***** TEXT PASSAGE
Southwestern Salad

  • Prep Time 15 minutes
  • Cook Time 20 minutes

Ingredients   Serving Size: 4

  • 4 ears corn-on-the-cob in husks, soaked in water
  • 1 -lb. boneless sirloin steak
  • 1 large jalapeno pepper, finely chopped
  • 2 large red bell peppers, finely chopped
  • Olive oil
  • 1 small head iceberg lettuce leaves, coarsely shredded
  • 1/4 cup chopped fresh cilantro
  • 2 Tbsp. Wish-Bone® Italian Dressing, divided

Directions

  1. Remove corn from water, leaving husks on. Season steak, if desired, with salt and pepper. Brush steak and peppers with oil. Grill steak, corn and peppers, turning occasionally, until steak is desired doneness and vegetables are tender.
**********
***** DATA SUPPLIED
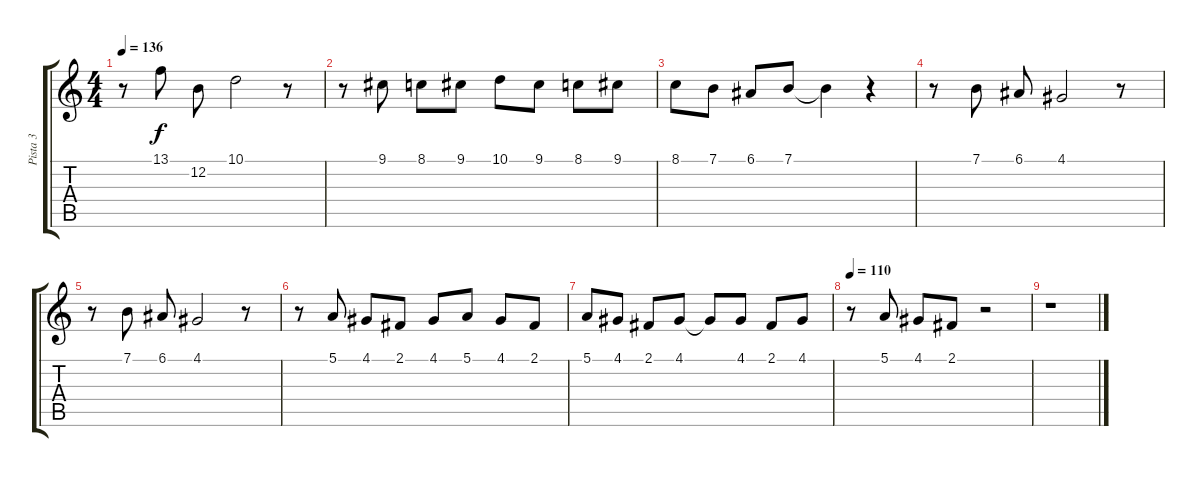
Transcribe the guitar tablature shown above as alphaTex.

\track ("Pista 3" "Pista 3") {instrument trumpet}
\staff {score tabs}
\tuning (E4 B3 G3 D3 A2 E2) {hide}
\ts (4 4)
\tempo 136
\clef g2
\ks c
r.8{dy f} 13.1.8 12.2.8 10.1.2 r.8 |
r.8 9.1.8 8.1.8 9.1.8 10.1.8 9.1.8 8.1.8 9.1.8 |
8.1.8 7.1.8 6.1.8 7.1.8 7.1{t}.4 r.4 |
r.8 7.1.8 6.1.8 4.1.2 r.8 |
r.8 7.1.8 6.1.8 4.1.2 r.8 |
r.8{volume 5} 5.1.8 4.1.8 2.1.8 4.1.8 5.1.8 4.1.8 2.1.8 |
5.1.8 4.1.8 2.1.8 4.1.8 4.1{t}.8 4.1.8 2.1.8 4.1.8 |
\tempo 110
r.8 5.1.8 4.1.8 2.1.8 r.2 |
r.1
**********
WHAT YOU WILL DO:
a) Reproduce the stretch from "Ingredients   Serving" through "vegetables are tender." in the salad recipe.
b) Write out the records again with "trumpet" swapped for "flute" and nothing else changed. Leave out the pictures.

SOLVED TASKS:
a)
Ingredients   Serving Size: 4

  • 4 ears corn-on-the-cob in husks, soaked in water
  • 1 -lb. boneless sirloin steak
  • 1 large jalapeno pepper, finely chopped
  • 2 large red bell peppers, finely chopped
  • Olive oil
  • 1 small head iceberg lettuce leaves, coarsely shredded
  • 1/4 cup chopped fresh cilantro
  • 2 Tbsp. Wish-Bone® Italian Dressing, divided

Directions

  1. Remove corn from water, leaving husks on. Season steak, if desired, with salt and pepper. Brush steak and peppers with oil. Grill steak, corn and peppers, turning occasionally, until steak is desired doneness and vegetables are tender.

b)
Transcribe the guitar tablature shown above as alphaTex.

\track ("Pista 3" "Pista 3") {instrument flute}
\staff {score tabs}
\tuning (E4 B3 G3 D3 A2 E2) {hide}
\ts (4 4)
\tempo 136
\clef g2
\ks c
r.8{dy f} 13.1.8 12.2.8 10.1.2 r.8 |
r.8 9.1.8 8.1.8 9.1.8 10.1.8 9.1.8 8.1.8 9.1.8 |
8.1.8 7.1.8 6.1.8 7.1.8 7.1{t}.4 r.4 |
r.8 7.1.8 6.1.8 4.1.2 r.8 |
r.8 7.1.8 6.1.8 4.1.2 r.8 |
r.8{volume 5} 5.1.8 4.1.8 2.1.8 4.1.8 5.1.8 4.1.8 2.1.8 |
5.1.8 4.1.8 2.1.8 4.1.8 4.1{t}.8 4.1.8 2.1.8 4.1.8 |
\tempo 110
r.8 5.1.8 4.1.8 2.1.8 r.2 |
r.1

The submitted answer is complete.